I am getting this error when i m trying to run knn algorithm. There are no missing values .I imputed them with -1. Still its giving me this error. Can anyone help me out with this error

train <- read.csv(“train.csv”)
total var = 128

train <- train[-1] #Since 1st one was Id

#Created parition

ind <- createDataPartition(train$Response, p=0.70, list=FALSE)

dat_train <- train[ ind,-127] #leave your target variable out
dat_test <- train[-ind,-127] #leave your target variable out
cl<-train[ind,127] #your target variable for the train set
knn (dat_train, dat_test, cl, k=5, prob=TRUE)

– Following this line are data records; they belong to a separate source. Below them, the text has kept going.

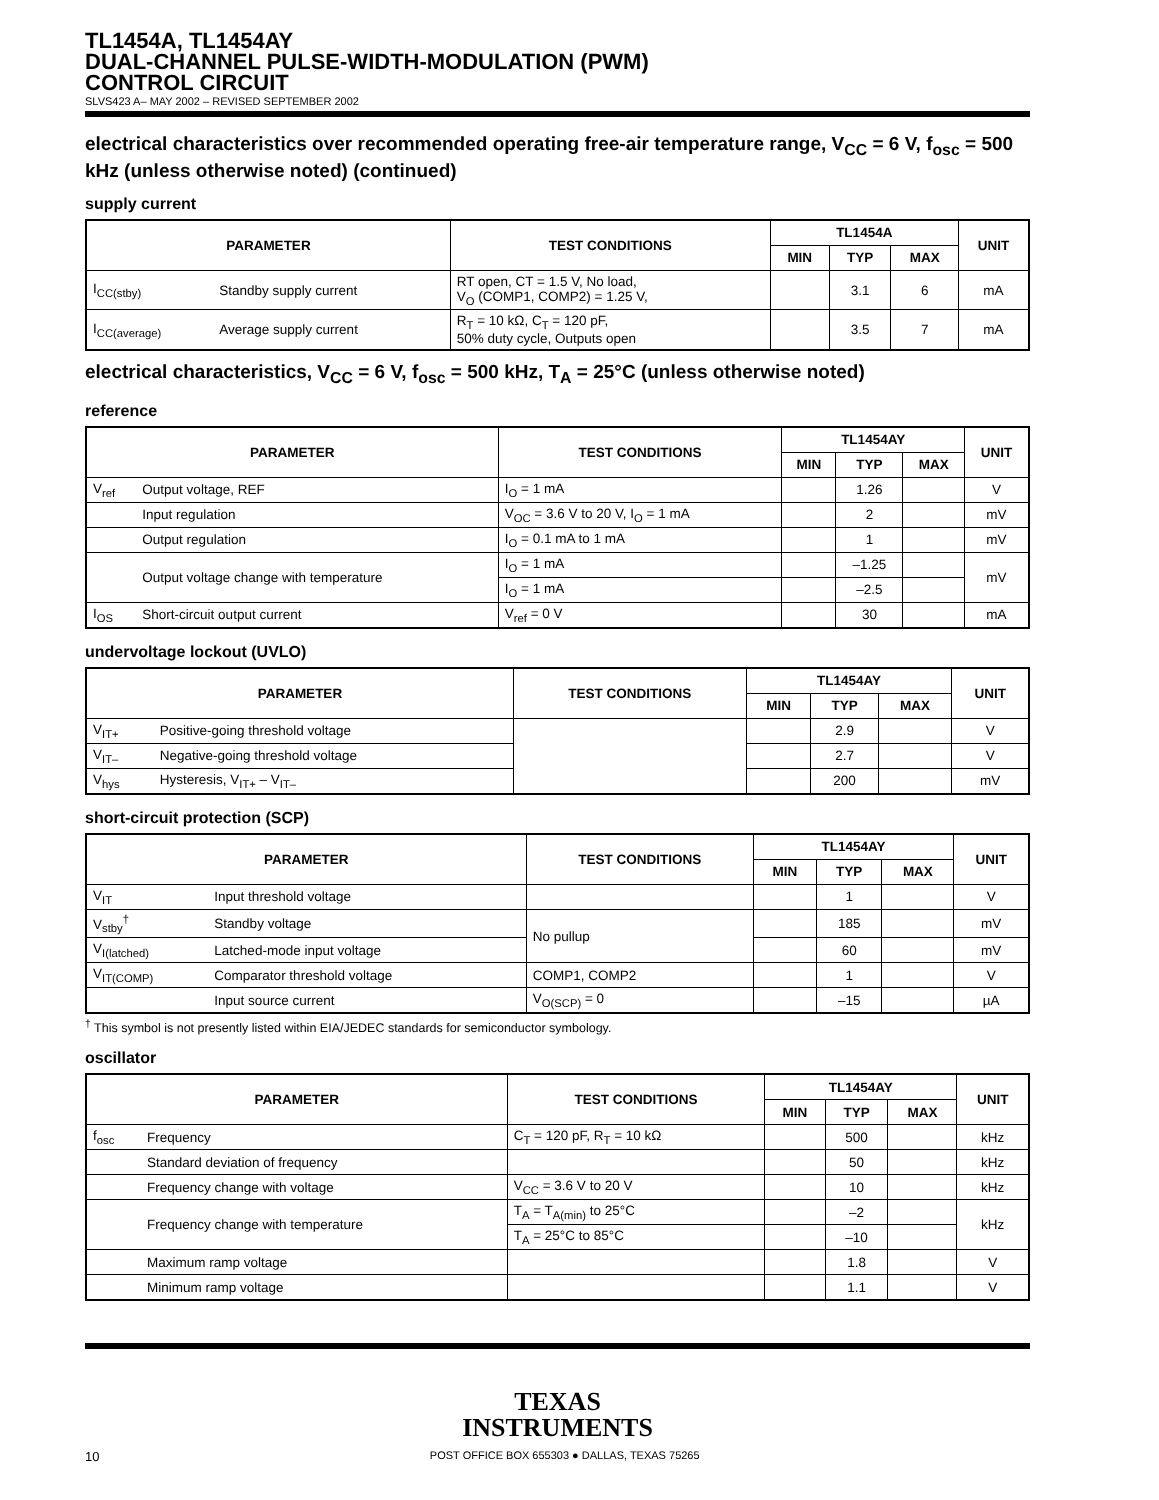TL1454A, TL1454AY
DUAL-CHANNEL PULSE-WIDTH-MODULATION (PWM)
CONTROL CIRCUIT
SLVS423 A– MAY 2002 – REVISED SEPTEMBER 2002
electrical characteristics over recommended operating free-air temperature range, V<sub>CC</sub> = 6 V, f<sub>osc</sub> = 500 kHz (unless otherwise noted) (continued)
supply current
| PARAMETER | | TEST CONDITIONS | TL1454A | | | UNIT |
| --- | --- | --- | --- | --- | --- | --- |
| | | | MIN | TYP | MAX | |
| I<sub>CC(stby)</sub> | Standby supply current | RT open, CT = 1.5 V, No load, V<sub>O</sub> (COMP1, COMP2) = 1.25 V, | | 3.1 | 6 | mA |
| I<sub>CC(average)</sub> | Average supply current | R<sub>T</sub> = 10 kΩ, C<sub>T</sub> = 120 pF, 50% duty cycle, Outputs open | | 3.5 | 7 | mA |
electrical characteristics, V<sub>CC</sub> = 6 V, f<sub>osc</sub> = 500 kHz, T<sub>A</sub> = 25°C (unless otherwise noted)
reference
| PARAMETER | | TEST CONDITIONS | TL1454AY | | | UNIT |
| --- | --- | --- | --- | --- | --- | --- |
| | | | MIN | TYP | MAX | |
| V<sub>ref</sub> | Output voltage, REF | I<sub>O</sub> = 1 mA | | 1.26 | | V |
| | Input regulation | V<sub>OC</sub> = 3.6 V to 20 V, I<sub>O</sub> = 1 mA | | 2 | | mV |
| | Output regulation | I<sub>O</sub> = 0.1 mA to 1 mA | | 1 | | mV |
| | Output voltage change with temperature | I<sub>O</sub> = 1 mA | | –1.25 | | mV |
| | | I<sub>O</sub> = 1 mA | | –2.5 | | |
| I<sub>OS</sub> | Short-circuit output current | V<sub>ref</sub> = 0 V | | 30 | | mA |
undervoltage lockout (UVLO)
| PARAMETER | | TEST CONDITIONS | TL1454AY | | | UNIT |
| --- | --- | --- | --- | --- | --- | --- |
| | | | MIN | TYP | MAX | |
| V<sub>IT+</sub> | Positive-going threshold voltage | | | 2.9 | | V |
| V<sub>IT–</sub> | Negative-going threshold voltage | | | 2.7 | | V |
| V<sub>hys</sub> | Hysteresis, V<sub>IT+</sub> – V<sub>IT–</sub> | | | 200 | | mV |
short-circuit protection (SCP)
| PARAMETER | | TEST CONDITIONS | TL1454AY | | | UNIT |
| --- | --- | --- | --- | --- | --- | --- |
| | | | MIN | TYP | MAX | |
| V<sub>IT</sub> | Input threshold voltage | | | 1 | | V |
| V<sub>stby</sub><sup>†</sup> | Standby voltage | No pullup | | 185 | | mV |
| V<sub>I(latched)</sub> | Latched-mode input voltage | | | 60 | | mV |
| V<sub>IT(COMP)</sub> | Comparator threshold voltage | COMP1, COMP2 | | 1 | | V |
| | Input source current | V<sub>O(SCP)</sub> = 0 | | –15 | | µA |
<sup>†</sup> This symbol is not presently listed within EIA/JEDEC standards for semiconductor symbology.
oscillator
| PARAMETER | | TEST CONDITIONS | TL1454AY | | | UNIT |
| --- | --- | --- | --- | --- | --- | --- |
| | | | MIN | TYP | MAX | |
| f<sub>osc</sub> | Frequency | C<sub>T</sub> = 120 pF, R<sub>T</sub> = 10 kΩ | | 500 | | kHz |
| | Standard deviation of frequency | | | 50 | | kHz |
| | Frequency change with voltage | V<sub>CC</sub> = 3.6 V to 20 V | | 10 | | kHz |
| | Frequency change with temperature | T<sub>A</sub> = T<sub>A(min)</sub> to 25°C | | –2 | | kHz |
| | | T<sub>A</sub> = 25°C to 85°C | | –10 | | |
| | Maximum ramp voltage | | | 1.8 | | V |
| | Minimum ramp voltage | | | 1.1 | | V |
TEXAS
INSTRUMENTS
10 POST OFFICE BOX 655303 ● DALLAS, TEXAS 75265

Error in knn(train = prc_train, test = prc_test, cl = prc_train_labels, :
NA/NaN/Inf in foreign function call (arg 6)
In addition: Warning messages:
1: In knn(train = prc_train, test = prc_test, cl = prc_train_labels, :
NAs introduced by coercion
2: In knn(train = prc_train, test = prc_test, cl = prc_train_labels, :
NAs introduced by coercion

@shuvayan @Lesaffrea @Aarshay Can you help me with this.


#2

hello @Rohit_Nair ,

I have a question:
Why in knn the data is dat_train but in the error in knn it is train = prc_train ?


#3

sry i posted wrong code here…

prc_train <- train[1:59381,]
prc_test <- test[1:19765,]

prc_train_labels <- (train[1:59381, 127])
prc_test_labels <-(train[1:19765, 127])

prc_test_pred <- knn(train = prc_train, test = prc_test,cl = prc_train_labels, k=11,prob=T)

This was the code. By mistake i copied diffrent code which i was trying to run.


#4

#Error Resolved :slightly_smiling:

What i did was converted all integers and a factor var to numeric. There was a factor variable named "product_Info_2 (A1,A2,A3,A4,B1,B2,B3, and so on) in the data. I converted it into numeric values like (1,2,3,4,5,6,7,8, and so on). Thats it the error was gone.

SO basically what i understood is,if u get this error check out these things :

1]. There should be no missing values in the data Use sum(is.na(x)) . If any missing values is there impute it or remove it.

2] Check if there are any factor variables. If any convert it into numeric.


#5

great.
Hope now you understand that whenever algorithms which use distance based methods are involved we need to convert all factor variables to numeric,


#6

@shuvayan yes i understood :slight_smile: :slight_smile:

Now i want to plot the graph for the result obtained … How can i do it ? can u help me with the R code for that


#7

I tried running this code :
nng(prc_test_pred_df, dx = NULL, k = 11, mutual = T, method = NULL)

Its running for more than an hour. Stll didint give me the plot. Genrally it takes so long ?

No of obs = 60K
no of var - 127

prc_test_pred is the predicted test data


#8

Hi,

Can I use KNN for Record Linkage, which involves Text Data ?
I have a very simple dataset, consisting just three columns: Name 1, Name 2 and Match Indicator.
If Name 1 and 2 are matching, then the Indicator is Y else N.

I tried executing the algorithm, but getting the foreign function call (arg 6) error.
Not sure if it works with strings ? If not, would you mind suggesting me another machine learning algorithm ?

Regards,

Vilas